School today… Yay… I don't know what to expect yet; I don't know what Tori will do. Will she try to avoid me? Will she confront me? I really just don't want to see her, so I hope she'll ignore me. I can handle getting ignored, I've spent almost my whole life being ignored by three people that were kind of a major benefactor to my life. What's one more?
Me and Jade were in the middle of getting ready for school when my phone rang. It was… my dad.
"J-Jade!" I almost shouted and dropped my phone. "M-my dad. He's calling me!"
"Don't answer it. Give it to me."
I ran back to where I dropped my phone and snatched it up. It was still ringing when I handed it to Jade.
"Hello?" she said into my phone as she answered.
I stood there with my mouth open. Why would she answer it? We're going to be late for school. She was confusing me so much, I didn't know what to do. I was scared. Wait a second… why am I scared? He's on the phone, nowhere near me. He can't even see me, let alone touch me. I had nothing to worry about.

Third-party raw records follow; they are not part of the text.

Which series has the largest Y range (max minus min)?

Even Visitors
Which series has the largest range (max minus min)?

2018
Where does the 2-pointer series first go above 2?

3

"No, she's not interested in talking to you… I don't care if it's "urgent"… So…Does it sound like I care?… Listen, you have a lot of nerve calling this number... Why? You wanna know why?... Do you not remember a thing about Friday?... Wow. You. Are. Stupid… You know what! Goodbye!... You don't deserve a daughter like Cat! She's way too good for the likes of you!" she jammed the end button really hard. I thought that she would definitely break my phone.

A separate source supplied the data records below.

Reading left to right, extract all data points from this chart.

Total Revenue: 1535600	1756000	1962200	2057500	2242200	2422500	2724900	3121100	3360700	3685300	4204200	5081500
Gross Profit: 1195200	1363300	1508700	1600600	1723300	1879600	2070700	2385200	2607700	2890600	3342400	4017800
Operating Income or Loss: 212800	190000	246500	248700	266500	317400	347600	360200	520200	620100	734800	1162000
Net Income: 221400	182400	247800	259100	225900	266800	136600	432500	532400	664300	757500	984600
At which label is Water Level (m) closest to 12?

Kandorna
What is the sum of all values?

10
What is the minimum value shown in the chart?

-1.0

"How did it go?" I asked Jade.
"It went rather well." She said with a triumphant voice.
There was a couple of minutes of silence. I don't like quietness that much. Not at all.
"Did you mean that?"
Jade looked at me as if she was confused or something.
"Mean what?"
"What you said to my dad. That I was way too good for him."
She nodded at me with a little hint of a smile. I liked seeing Jade smile; she had a very pretty smile. Me and Beck seemed to be the only people who could get Jade to laugh or smile. It made me feel kind of special, because Beck was one of Jade's most favorite people. I think he actually is her favorite person. To be up there with him is a big deal. I don't think I've ever really had a special place in somebody's life like I do with Jade.

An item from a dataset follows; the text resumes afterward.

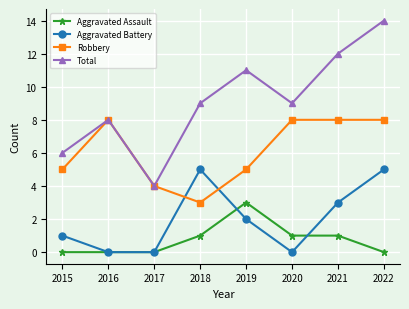

What is the value of the Total point at the 3rd from the left?

4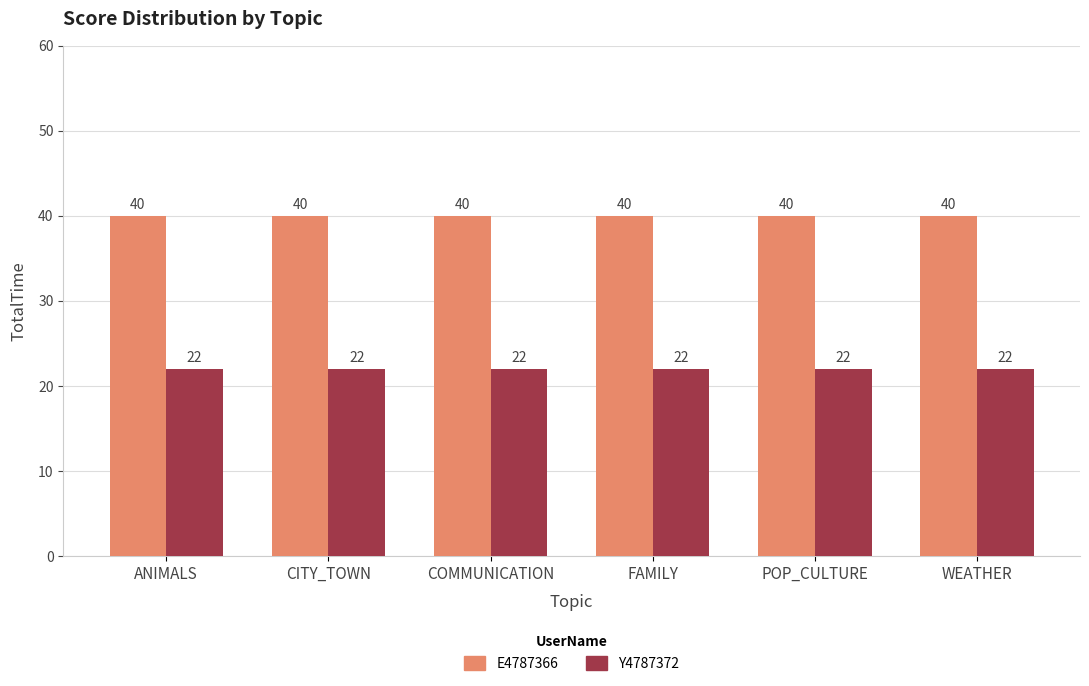

What position from the left is CITY_TOWN?

2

Later that day, at school, I was encountered by none other than miss Tori Vega. I was walking in the hall way, when all of a sudden I was grabbed by my forearm. I was really scared; I thought my dad had come to attack me or something. But it wasn't. Tori dragged me into the nearest janitor's close.
"Are you mad at me or something?"
I didn't know what to say. Of course I was mad at her, but should I just come out and say it. I was usually a pretty honest person.
"Just—"
"Why?" she cut me off.
Tori was one of those crazy perfectionist people. If one person isn't pleased with her, she has to figure out what she's doing wrong and fix it.
"Well… you see…"
"Spit it out Cat!"
I was a little bit offended at her yelling at me so much.
"Well, you always get everything you want. It's not natural… And you see, you just have the perfect life."
She was so obviously confused. I literally had to sit there for an hour and explain to her why I was mad at her. Somewhere in the middle of explaining, I realized that I wasn't mad at her, I was… jealous. I was completely and utterly jealous of Tori. She has everything that I've always wanted. The perfect family, amazing talent, guys who crush on her all the time. I was completely jealous. I wanted her life. Like, I would do anything to be her. It was a weird feeling.
Before Tori came to Hollywood Arts, me and Jade were one of the ones that were on top. We were a team. We worked together and then Tori came along and just completely tore that down. Now, somehow she was better than we were. I mad at her for ruining our reputation as the Talented Ones. And then when we tried to be friends with her, she kind of treated us like we were some sort of foreign, unknown objects.
Oh, and on top of all of that, sometimes she treats me like I'm stupid or something. But everyone was like that, so it didn't really matter that much.
After my explanation, Tori just walked out of the closet, looking very disappointed. I don't blame her. I was kind of harsh on her.